TASKS TO CARRY OUT.
**1)** From the forum post on n-gram tokenizing in R, list the sample n-grams it gives as results that didn't suit the writer.
**2)** Carry on the forum post on n-gram tokenizing in R, picking up right after its final line.

I use NGramTokenizer() to do 1~3 gram segmentation, but it seems doesn't consider punctuation, and removes punctuation.
So the segmentation words isn't ideal for me.
(like the result: oxidant amino, oxidant amino acid, pellet oxidant and so on.)
Is there any segmentation way to remain punctuation (I think I can use POS tagging to filter out the strings which contain punctuation after segmentation work.)
Or have other way can consider punctuation to do word segmentation? It will more perfect for me.
text <- "the slurry includes: attrition pellet, oxidant, amino acid and water."
corpus_text <- VCorpus(VectorSource(text))
content(corpus_text[[1]])
BigramTokenizer <- function(x) NGramTokenizer(x, Weka_control(min = 1, max = 3))
dtm <- DocumentTermMatrix(corpus_text, control = list(tokenize = BigramTokenizer))

INFORMATION SHOWN.
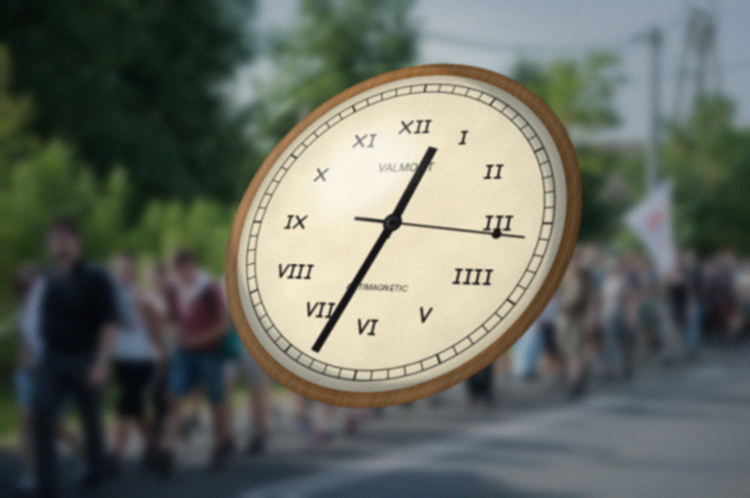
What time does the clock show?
12:33:16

ANSWER LIST.
**1)**
oxidant amino
oxidant amino acid
pellet oxidant

**2)**
mat <- as.matrix(dtm)
colnames(mat)
[1] "acid" "acid and" "acid and water"
[4] "amino" "amino acid" "amino acid and"
[7] "and" "and water" "attrition"
[10] "attrition pellet" "attrition pellet oxidant" "includes"
[13] "includes attrition" "includes attrition pellet" "oxidant"
[16] "oxidant amino" "oxidant amino acid" "pellet"
[19] "pellet oxidant" "pellet oxidant amino" "slurry"
[22] "slurry includes" "slurry includes attrition" "the"
[25] "the slurry" "the slurry includes" "water"